### Task instructions
Count the lines of the material below that contain the string "edge", and reply with that number only.

### Supplied entries
*** Begin section ***
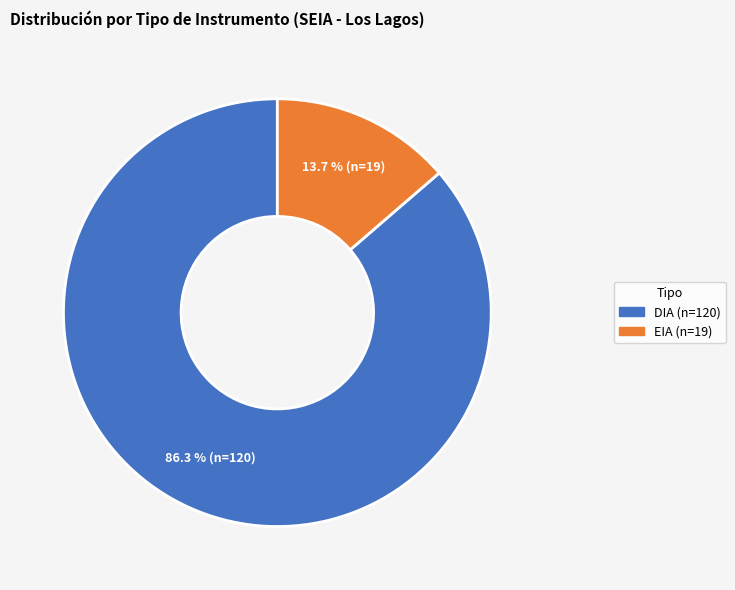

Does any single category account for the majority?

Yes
*** End section ***
*** Begin section ***
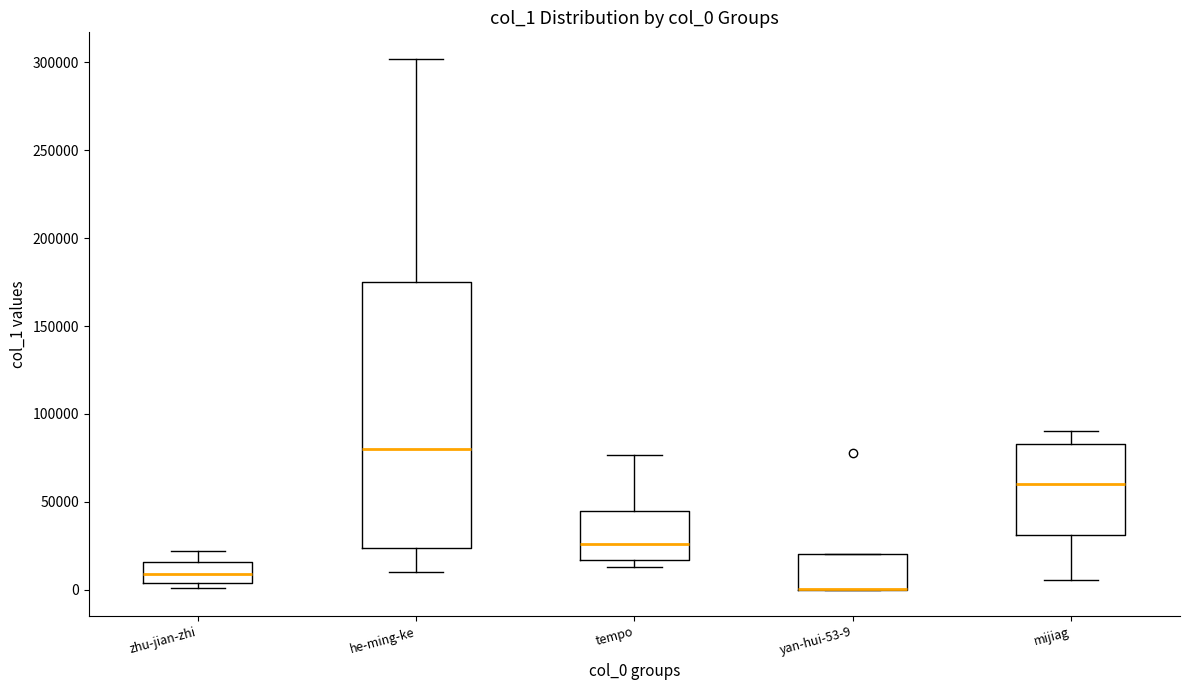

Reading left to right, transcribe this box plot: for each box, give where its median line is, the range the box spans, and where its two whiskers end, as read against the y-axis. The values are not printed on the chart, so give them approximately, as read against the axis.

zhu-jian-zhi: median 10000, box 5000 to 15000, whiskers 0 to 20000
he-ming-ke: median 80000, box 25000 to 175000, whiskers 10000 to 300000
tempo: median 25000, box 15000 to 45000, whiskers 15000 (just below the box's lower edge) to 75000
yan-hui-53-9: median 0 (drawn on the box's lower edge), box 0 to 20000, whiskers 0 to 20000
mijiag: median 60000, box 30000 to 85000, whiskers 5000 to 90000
*** End section ***
### Solution below
2